Rupert Murdoch has finally met with—and apologized to—the family of Milly Dowler, the abducted and murdered girl who turned the hacking scandal at his British company into a full-blown national crisis, multiple outlets reported on Friday.
The BBC showed footage of Murdoch walking into a Central London hotel to meet with Dowler's family. When the meeting ended, Murdoch emerged. One of a mass of reporters asked if he had apologized to the Dowlers. "Of course I did," he said.
The Dowlers and their lawyer, Mark Lewis, then spoke to reporters. In a statement, Lewis said that Murdoch was "very humbled, very shaken and very sincere. I think this was something that had hit him on a personal level. He apologized many times—I don't think somebody could have held his head in his hands as many times and said they were sorry."
The meeting comes as Murdoch and his News Corp are suddenly moving aggressively to stanch the bleeding of the scandal. Just on Friday, News International chief Rebekah Brooks resigned, and the company revealed that it is taking out full-page ads in newspapers apologizing for its actions.
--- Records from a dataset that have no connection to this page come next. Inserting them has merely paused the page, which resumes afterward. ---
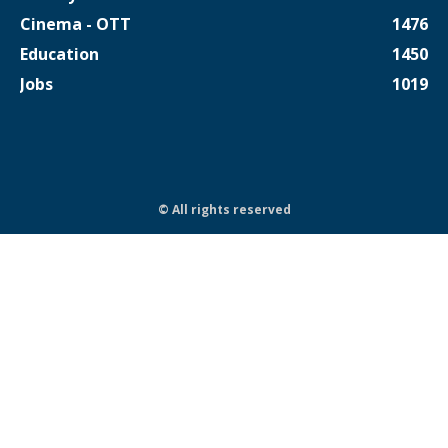
Cinema - OTT
1476
Education
1450
Jobs
1019
© All rights reserved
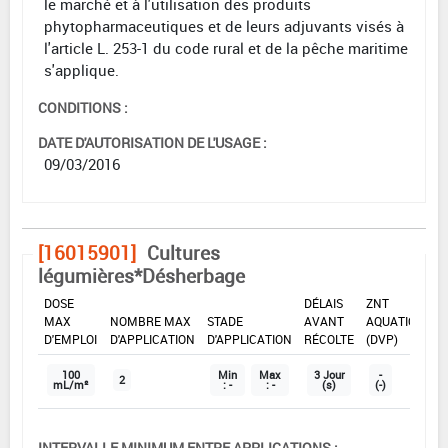
le marché et à l'utilisation des produits
phytopharmaceutiques et de leurs adjuvants visés à
l'article L. 253-1 du code rural et de la pêche maritime
s'applique.
CONDITIONS :
DATE D'AUTORISATION DE L'USAGE :
09/03/2016
[16015901]
Cultures
légumières*Désherbage
DOSE
DÉLAIS
ZNT
MAX
NOMBRE MAX
STADE
AVANT
AQUATIQUE
D'EMPLOI
D'APPLICATION
D'APPLICATION
RÉCOLTE
(DVP)
100
Min
Max
3 Jour
-
2
mL/m²
: -
: -
(s)
(-)
INTERVALLE MINIMUM ENTRE APPLICATIONS :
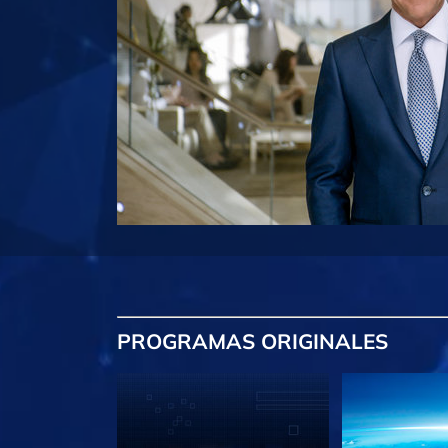
PROGRAMAS
ORIGINALES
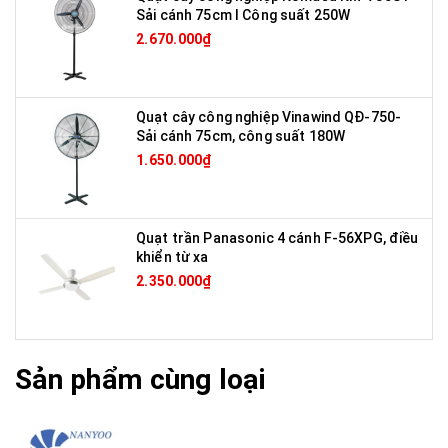
Sải cánh 75cm I Công suất 250W
2.670.000₫
Quạt cây công nghiệp Vinawind QĐ-750-
Sải cánh 75cm, công suất 180W
1.650.000₫
Quạt trần Panasonic 4 cánh F-56XPG, điều
khiển từ xa
2.350.000₫
Sản phẩm cùng loại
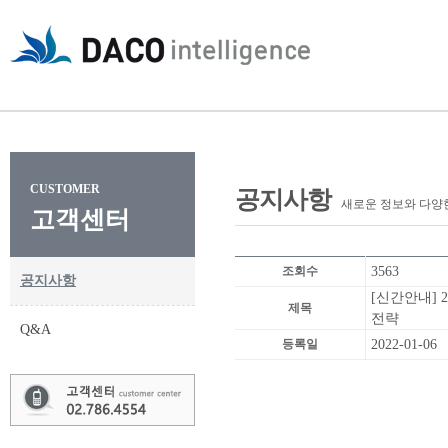
CUSTOMER
공지사항
새로운 정보와 다양
고객센터
조회수
3563
공지사항
[신간안내] 
제목
전략
Q&A
등록일
2022-01-06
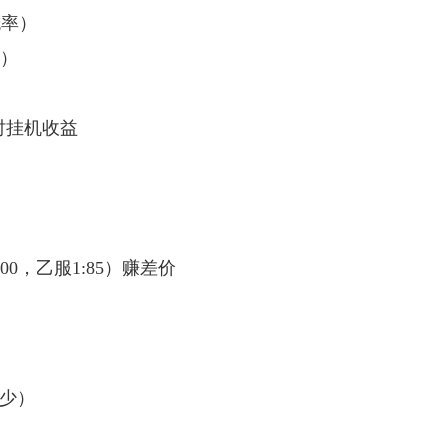
概率）
标）
小时挂机收益
0，乙服1:85）赚差价
控少）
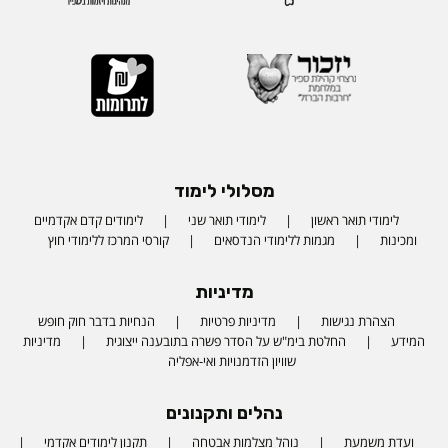
מסלולי לימוד
לימודי תואר ראשון
לימודי תואר שני
לימודים קדם אקדמיים
ומכינות
מגמות ללימודי הנדסאים
קורסי המרכז ללימודי חוץ
מדיניות
הצהרת נגישות
מדיניות פרטיות
הנחיות בדבר חוק חופש
המידע
החלטת בימ"ש על הסדר פשרה בתובענה ייצוגית
מדיניות
שוויון הזדמנויות ואי-אפליה
נהלים ותקנונים
ועדת משמעת
נוהל מצלמות אבטחה
תקנון לימודים אקדמי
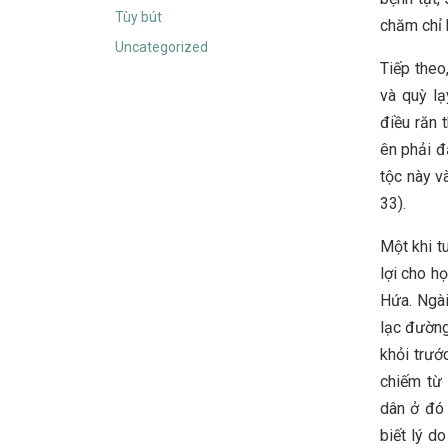
Tùy bút
chăm chỉ 
Uncategorized
Tiếp theo
và quỳ lạ
điều răn 
ên phải đ
tộc này v
33).
Một khi t
lợi cho h
Hứa. Ngài
lạc đường
khỏi trướ
chiếm từ 
dân ở đó 
biết lý d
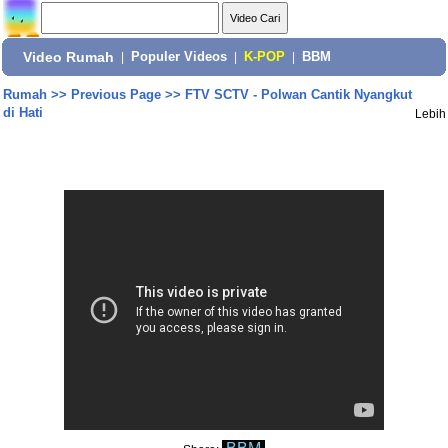
Video Rumah
|
Populer Videos
|
K-POP
|
BBM
Rumah
>>
Previous Page
>>
FTV SCTV - Polwan Cantik Nyangkut
di Hati
Lebih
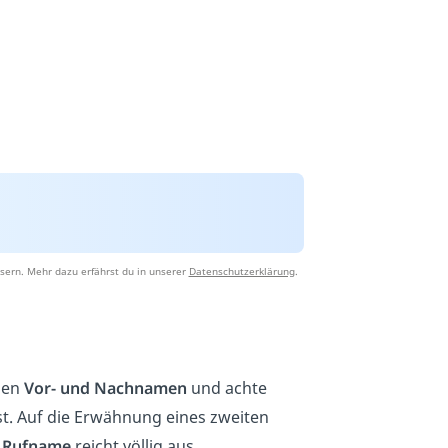
sern. Mehr dazu erfährst du in unserer
Datenschutzerklärung
.
gen
Vor- und Nachnamen
und achte
. Auf die Erwähnung eines zweiten
n
Rufname
reicht völlig aus.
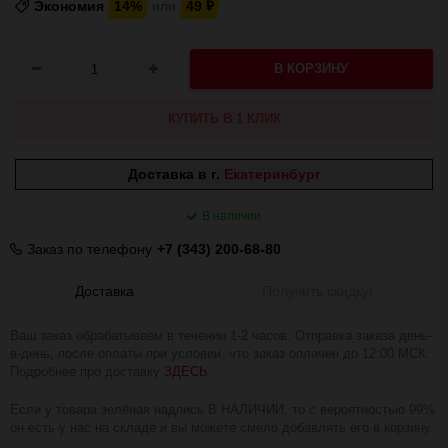
Экономия
14%
или
49
₽
В КОРЗИНУ
КУПИТЬ В 1 КЛИК
Доставка в г.
Екатеринбург
В наличии
Заказ по телефону
+7 (343) 200-68-80
Доставка
Получить скидку!
Ваш заказ обрабатываем в течении 1-2 часов. Отправка заказа день-
в-день, после оплаты при условии, что заказ оплачен до 12:00 МСК.
Подробнее про доставку
ЗДЕСЬ
.
Если у товара зелёная надпись В НАЛИЧИИ, то с вероятностью 99%
он есть у нас на складе и вы можете смело добавлять его в корзину.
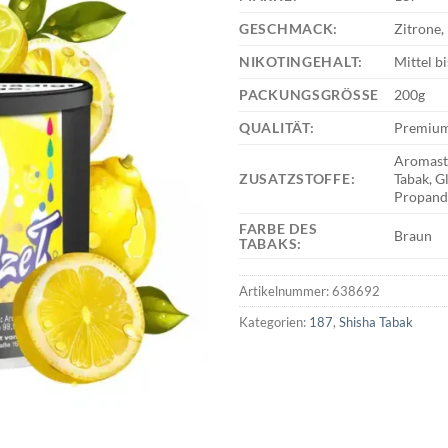
GESCHMACK:
Zitrone,
NIKOTINGEHALT:
Mittel bi
PACKUNGSGRÖSSE
200g
QUALITÄT:
Premiu
Aromasto
ZUSATZSTOFFE:
Tabak, G
Propand
FARBE DES
Braun
TABAKS:
Artikelnummer:
638692
Kategorien:
187
,
Shisha Tabak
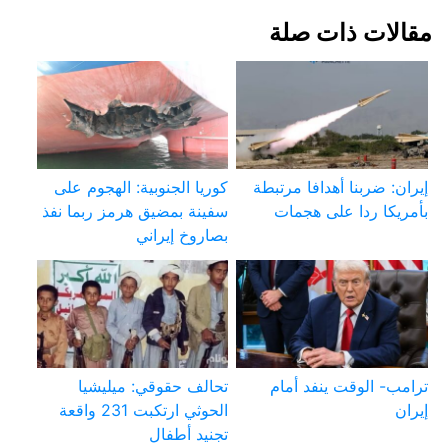
مقالات ذات صلة
إيران: ضربنا أهدافا مرتبطة
كوريا الجنوبية: الهجوم على
بأمريكا ردا على هجمات
سفينة بمضيق هرمز ربما نفذ
بصاروخ إيراني
ترامب- الوقت ينفد أمام
تحالف حقوقي: ميليشيا
إيران
الحوثي ارتكبت 231 واقعة
تجنيد أطفال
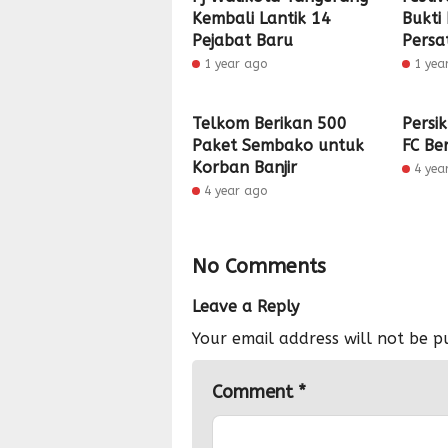
Kembali Lantik 14
Bukti
Pejabat Baru
Persa
1 year ago
1 yea
Telkom Berikan 500
Persik
Paket Sembako untuk
FC Be
Korban Banjir
4 yea
4 year ago
No Comments
Leave a Reply
Your email address will not be p
Comment
*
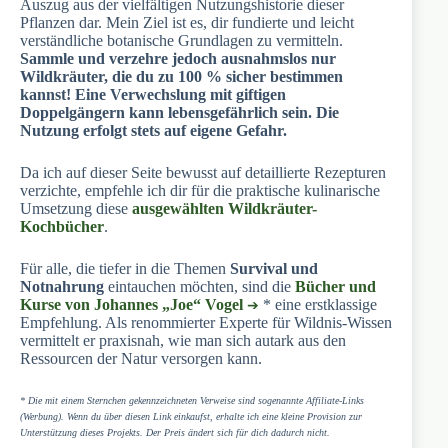
Auszug aus der vielfältigen Nutzungshistorie dieser
Pflanzen dar. Mein Ziel ist es, dir fundierte und leicht
verständliche botanische Grundlagen zu vermitteln.
Sammle und verzehre jedoch ausnahmslos nur
Wildkräuter, die du zu 100 % sicher bestimmen
kannst! Eine Verwechslung mit giftigen
Doppelgängern kann lebensgefährlich sein. Die
Nutzung erfolgt stets auf eigene Gefahr.
Da ich auf dieser Seite bewusst auf detaillierte Rezepturen
verzichte, empfehle ich dir für die praktische kulinarische
Umsetzung diese
ausgewählten Wildkräuter-
Kochbücher
.
Für alle, die tiefer in die Themen
Survival und
Notnahrung
eintauchen möchten, sind die
Bücher und
Kurse von Johannes „Joe“ Vogel
* eine erstklassige
Empfehlung. Als renommierter Experte für Wildnis-Wissen
vermittelt er praxisnah, wie man sich autark aus den
Ressourcen der Natur versorgen kann.
* Die mit einem Sternchen gekennzeichneten Verweise sind sogenannte Affiliate-Links
(Werbung). Wenn du über diesen Link einkaufst, erhalte ich eine kleine Provision zur
Unterstützung dieses Projekts. Der Preis ändert sich für dich dadurch nicht.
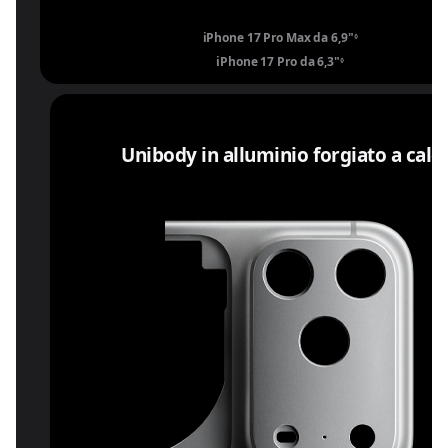
iPhone 17 Pro Max da 6,9"
Leggi le note le
◊
iPhone 17 Pro da 6,3"
Leggi le note lega
◊
Unibody in alluminio forgiato a cald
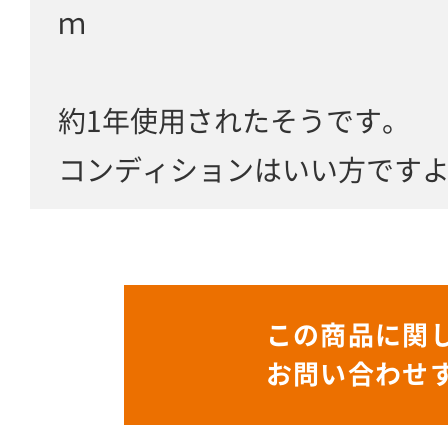
ｍ
約1年使用されたそうです。
コンディションはいい方です
この商品に関
お問い合わせ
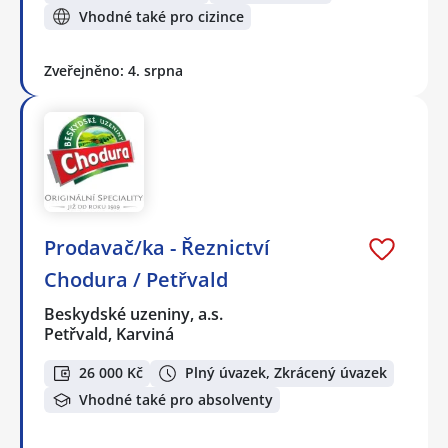
Vhodné také pro cizince
Zveřejněno: 4. srpna
Prodavač/ka - Řeznictví
Chodura / Petřvald
Beskydské uzeniny, a.s.
Petřvald, Karviná
26 000 Kč
Plný úvazek, Zkrácený úvazek
Vhodné také pro absolventy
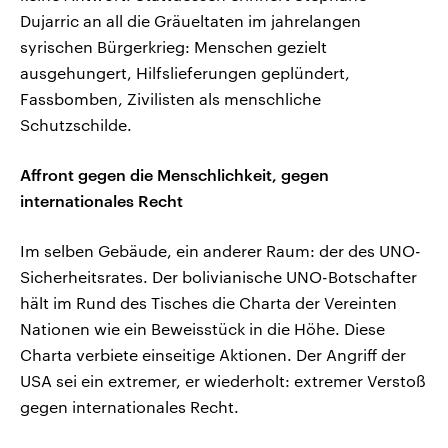
Dujarric an all die Gräueltaten im jahrelangen
syrischen Bürgerkrieg: Menschen gezielt
ausgehungert, Hilfslieferungen geplündert,
Fassbomben, Zivilisten als menschliche
Schutzschilde.
Affront gegen die Menschlichkeit, gegen
internationales Recht
Im selben Gebäude, ein anderer Raum: der des UNO-
Sicherheitsrates. Der bolivianische UNO-Botschafter
hält im Rund des Tisches die Charta der Vereinten
Nationen wie ein Beweisstück in die Höhe. Diese
Charta verbiete einseitige Aktionen. Der Angriff der
USA sei ein extremer, er wiederholt: extremer Verstoß
gegen internationales Recht.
Dowler was abducted and murdered in 2002. But it was not until just last week when reporters at The Guardian revealed that, while she was still missing, investigators from the News of the World hacked into her voicemail and deleted some of her messages. This caused her parents to think she was still alive and accessing her messages.
The news sent the long-simmering hacking scandal into overdrive, as the public and politicians reacted with revulsion and suddenly focused on what exactly had been going on at News International, Murdoch's British newspaper division. Since then, the scandal has spiraled completely out of control. The Dowler family has also met with nearly every top politician in the country, from Prime Minister David Cameron on down, in the wake of the Guardian's report.